Ms Winyard – who is a former NHS manager – said she had initially been very anti-collaboration with external people but had come to see the benefits working with partners could bring.

Staff in the NHS had limited bandwidth and were battling built-in inefficiencies, she said, adding: “In winter, about 90 per cent of my job was moving people around.

“J&J came in and we did a big project together and it was very different having that injection of energy. People were integrated in a way they had not been before. Those people drove the project forward… they brought skills.”

She had later seen a trust fill 21 out of 23 vacancies in its physiotherapy team with J&J’s help. “We were trying to do a productivity improvement and it became very apparent that they had a large gap in their physiotherapy team and we thought, ‘How can we help?’ It’s different, the NHS has an HR team which does everything and we have a talent acquisition team – you can hear the difference.”

“We partnered with the trust, we built them an online ‘this is your career’ if you choose to go into the field, meet the department, a university campaign.

“Sometimes we just need to step back and think what skills we can bring from somewhere else and bring that energy and focus to help people. It’s about getting that productivity back in the NHS.”
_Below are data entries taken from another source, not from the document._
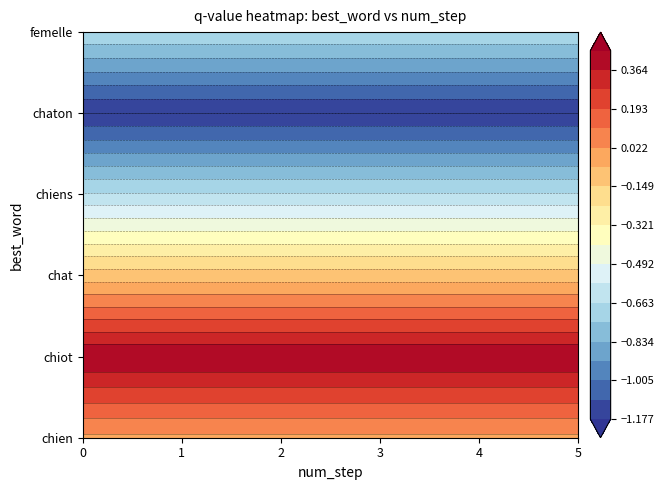

The chiens series shows -0.7 at 0. True or false?

True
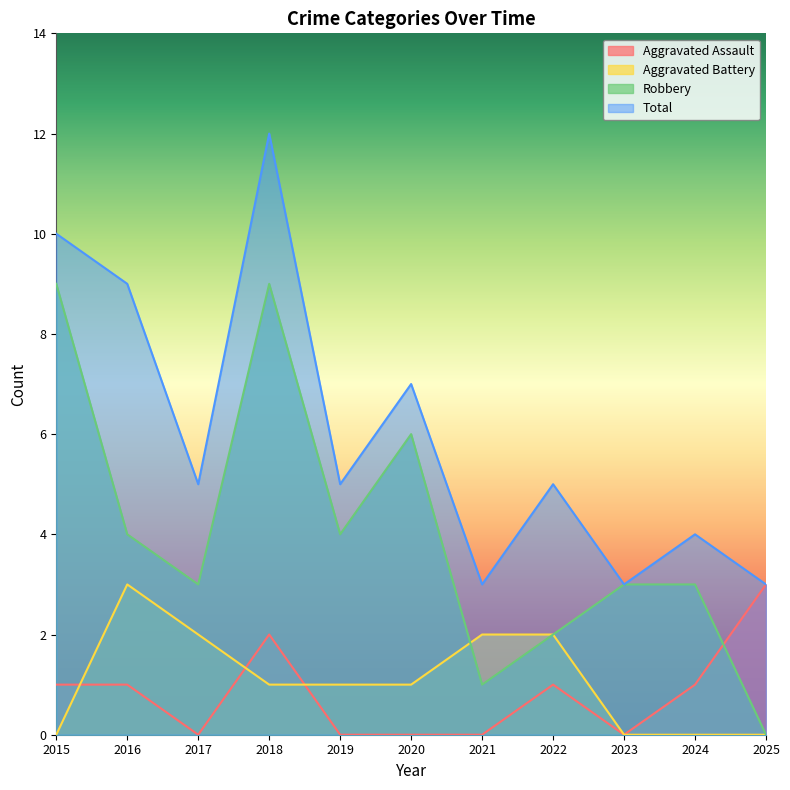

Between 2015 and 2022, which series saw the biggest shift?

Robbery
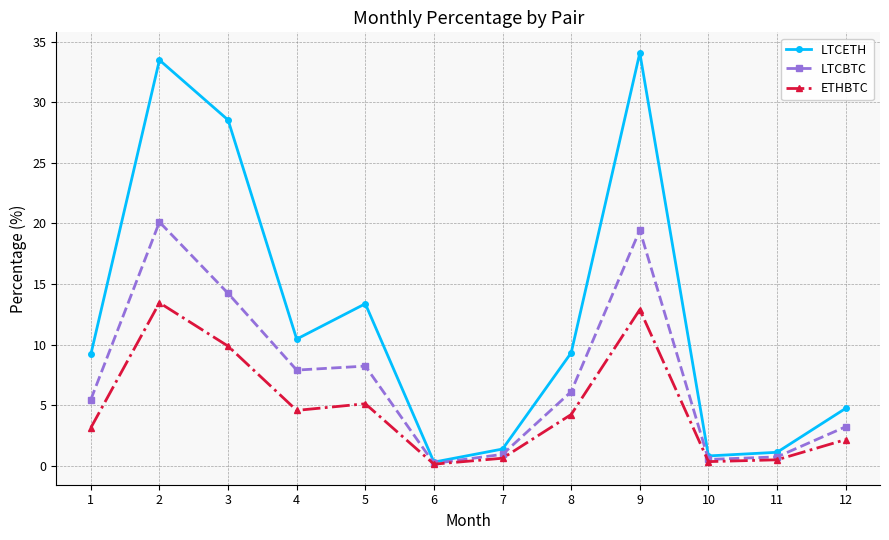

What is the value of the ETHBTC point at the 8th from the left?

4.2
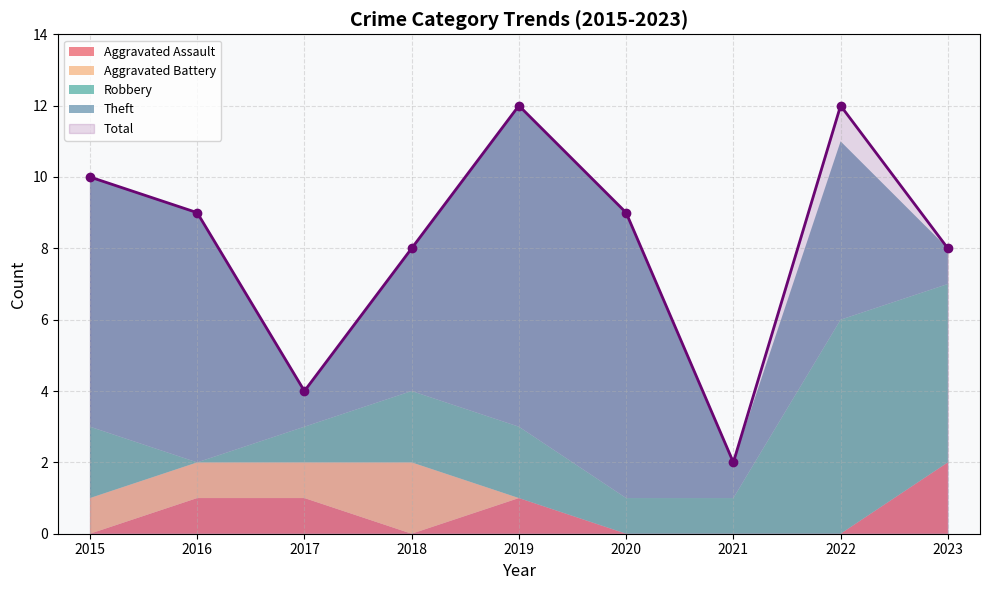

What is the difference between the Aggravated Battery values at 2021 and 2016?

1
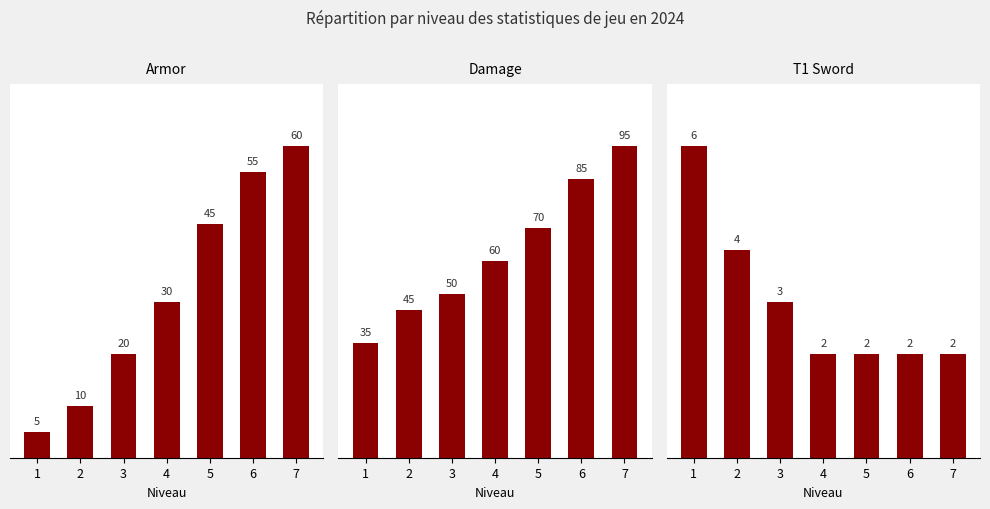

At 5, list the series in order from smallest to largest.

T1 Sword, Armor, Damage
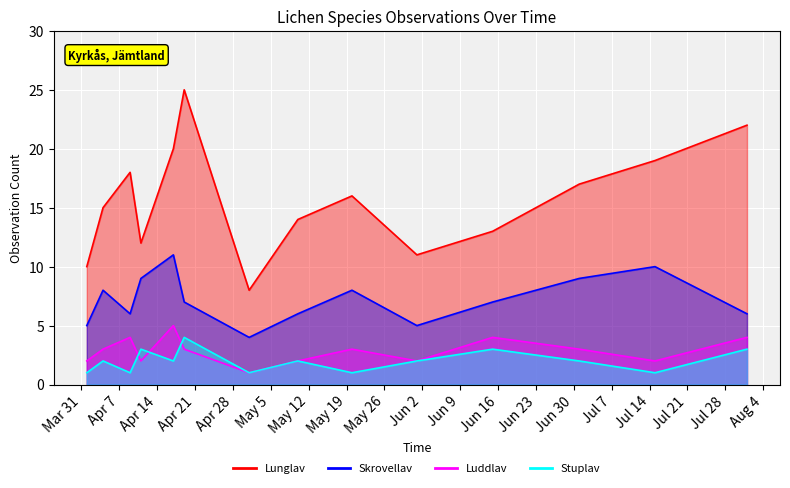

At which category is the sum across all series the highest?

2020-04-19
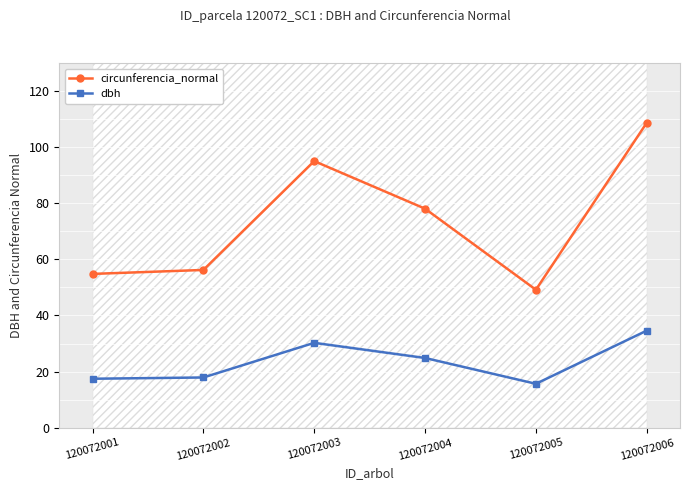

List the series in order of their peak value, lowest first.

dbh, circunferencia_normal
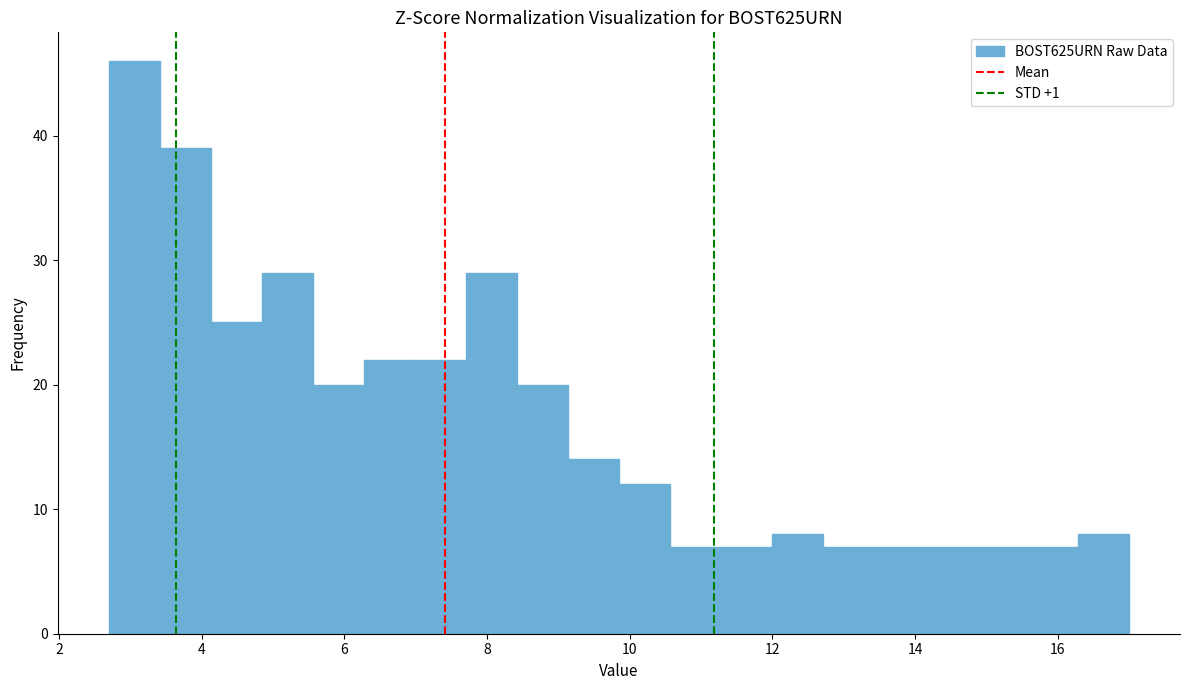

Around what value on the x-axis is the tallest bar? Give the approximate position of its centre, as read against the axis.

3.0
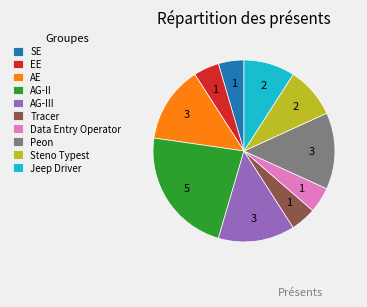

Is there a majority slice in this chart?

No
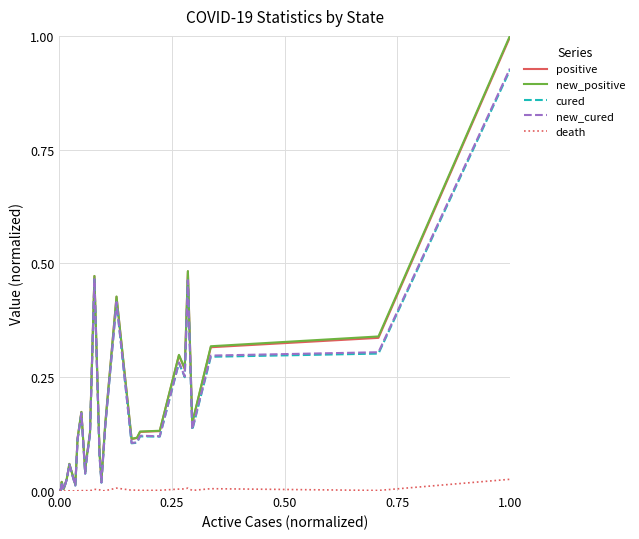

What is the greatest value displayed?

1.0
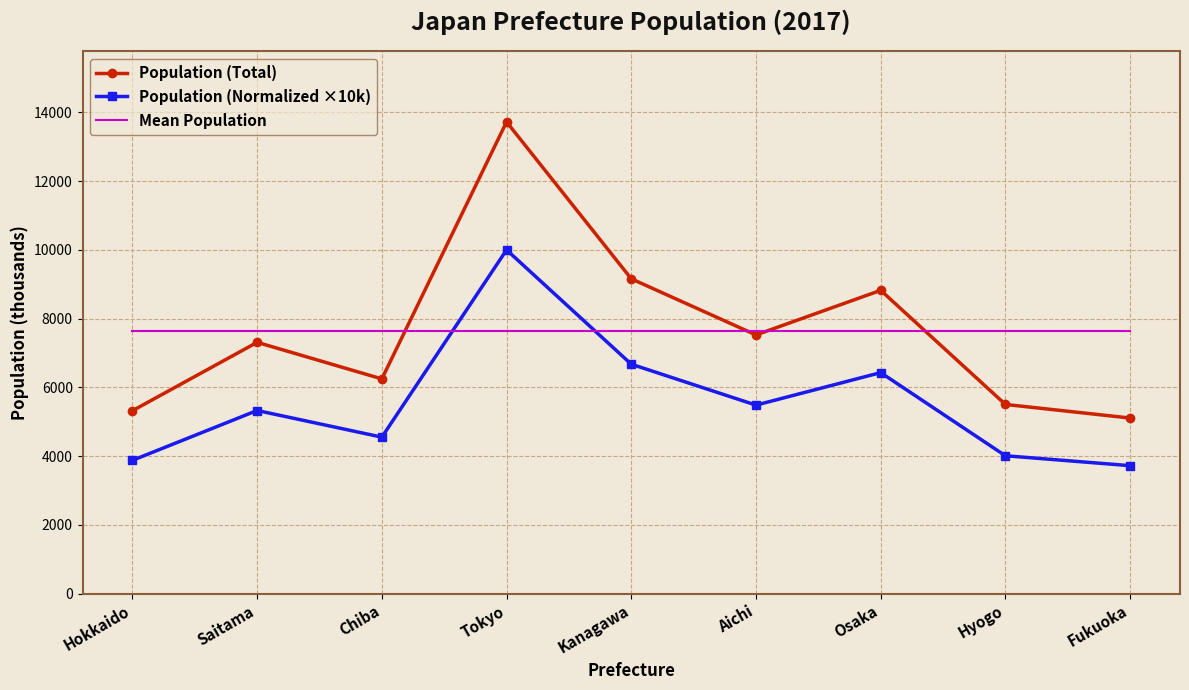

Between Aichi and Osaka, which series saw the biggest shift?

Population (Total)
Professor Miras suggested the industry could help in several ways, including redeveloping pathways and offering online support.

Patients going abroad

One consequence of limited access to NHS-funded bariatric surgery is that patients are seeking it abroad – most often in Turkey where an operation can cost £2,500, a fraction of what it would privately in the UK.

This particularly affected patients from more deprived areas and could be a form of health inequality, suggested Mr Al-Taan, with those without easy access to NHS-funded surgery becoming targets for health tourism.

But once they return to the UK after the operations, they often look to the NHS for follow-up and to deal with any complications – sometimes going straight from the airport to hospital. Mr Al-Taan warned this was a ticking timebomb for the NHS. “We see hundreds and hundreds of people who are going abroad… it is a sign of failure of the NHS,” he said. “We do not have the means to deal with it long term.”

Dr Hughes said these patients were ending up with GPs who might not have experience of providing bariatric follow-up care. “Sometimes they might have a discharge letter, but it can be very scanty,” she added. Some patients also assumed they would get NHS follow-up and became angry with GPs, she added.